Djessie Donkers is a Project expert Food Security & Health at ZLTO. He carries out projects for members and non-members in the ZLTO-area, particularly with regard to soil and fertilization. For example BodemUP, that 500 farmers participate in. Djessie discusses with the participating farmers what they are involved in already and what they could do to improve the soil. “For example honing the fertilization, other kinds of tillage, plowing or not or advising about green manure crop,” Djessie explains.
More toward the creation of added value by sharing data
In his work, the project expert makes regular use of data. “I always look how data regarding the plot, the farm or area can be made useful for the entrepreneur. For my advice, I use satellite data, yield maps, soil maps, drone images and information flows that I can come by from public documents or via the entrepreneur.”
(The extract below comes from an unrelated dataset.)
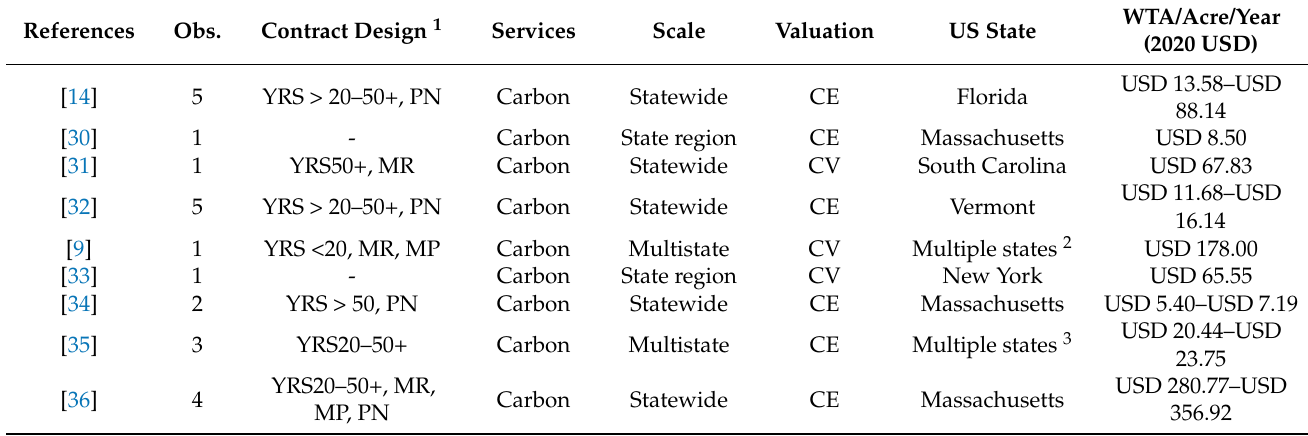
Table 1. Summary of studies estimating forest owner willingness to accept (WTA) payment for managing forest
Djessie experiences that, in general, entrepreneurs are increasingly more open to sharing data. More awareness is needed however, regarding what could happen to their data. “More and more often you hear that some data was hacked. Entrepreneurs are starting to become aware of this. If you, as a cattle breeder, were not even hacked yourself, but if, for example your dairy organization was hacked, your milk data will also be public. It is a good thing that there is more awareness. Ever since the CCPA, requesting data has been subjected to better security. Previously, a simple phone call to a supplier, indicating that the farmer agreed, would suffice. Nowadays that is impossible, which has contributed to the awareness around sharing data.”
“Data that we use remains the farmer’s property,” Djessie continues. In the context of nitrogen, fertilization is a thorny issue. “So if you are involved with fertilization or spreading manure, you have to be careful. With BodemUP (Lit.: BottomUP), we try to limit the nitrate scouring. So if good data is rendering, it’s all the more reason to share it.”
Djessie thinks it’s a good think that JoinData exists. “It is incomprehensible for a farmer what he is sharing and collecting in terms of data. It’s good to have an independent party that monitors this. You don’t want data to just end up with another party undesired. They could have a different interest. I often see that an entrepreneur shares his fertilization or accounting data with, for example, the purchaser of milk or potatoes. But those parties only require that once. The lines don’t have to be open all the time. In JoinData you can easily check some boxes when it comes to sharing data.”
Djessie expects the future of sharing to depend on what is required by the government. “Many farmers currently share things because they have to, for example, as ordered by the government or their dairy organization. But you want to get to a situation where a farmer shares something, because he gets something in return. For example carbon farmers that are paid for carbon credits. We must develop toward creating the added value of data sharing. Not sharing for the sake of sharing, but because it is useful.”